*Набор заданий*.
1 > Перепишите отрывок исходного текста, начиная со слов «Сколько раз мы» и заканчивая словами «знает, каков ответ*.». Замените в нем «камень» на «скала».
2 > Продолжите текст о стихах про камень, начав сразу после его последнего предложения.

*Исходный текст*.
Сколько раз мы хотели стать вам родными,
неизменно получая отказ.
Теперь уже поздно:
тысячелетия выточили нашу судьбу,
мы — не народ, мы — камень.

Последние строчки заставили меня вспомнить другое стихотворение. Его автор Чарльз Симик, к слову, также переживший долгий кризис, связанный с идентичностью и личной историей, умноженной на резко сменившуюся географию вследствие Второй мировой войны:

Снаружи камень — загадка:
никто не знает, каков ответ*.

(*Пер. Дмитрий Кузьмин.)

Как вы думаете, в чем секрет этой загадки, с которой мы (под этим я подразумеваю то, что вы называете «не народ») пока что не можем справиться?

*Выдержки из данных*.
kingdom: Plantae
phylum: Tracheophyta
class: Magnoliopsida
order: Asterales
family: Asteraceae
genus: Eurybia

*Ответы к заданиям*.
1 >
Сколько раз мы хотели стать вам родными,
неизменно получая отказ.
Теперь уже поздно:
тысячелетия выточили нашу судьбу,
мы — не народ, мы — скала.

Последние строчки заставили меня вспомнить другое стихотворение. Его автор Чарльз Симик, к слову, также переживший долгий кризис, связанный с идентичностью и личной историей, умноженной на резко сменившуюся географию вследствие Второй мировой войны:

Снаружи скала — загадка:
никто не знает, каков ответ*.

2 >
— Стихи, из которых вы приводите несколько строк, я написал о еврейском народе. Евреи, изгнанные из Израиля более двух тысяч лет назад, старались приспособиться к языку, культуре, быту тех народов, где находили пристанище – в Испании, в Египте, в Германии, в России, в Польше, в Литве, но эти попытки не имели успеха, заканчивались изгнанием евреев, попиранием элементарных прав, массовым уничтожением. После многих веков тяжелых испытаний, сегодня, когда евреи обрели свое государство, обрели свою родину, они преисполнены решимости не допустить больше никогда той беспощадности по отношении к себе, какую они вынуждены были терпеть в течение почти всей истории своего существования. Именно эту решимость, обеспеченную крепко развитой экономикой, блестящей наукой, боевой, современно вооруженной армией, обретением влиятельных, преданных союзников, я и подразумеваю под выражением «мы не народ — мы камень». Никаких загадок тут нет.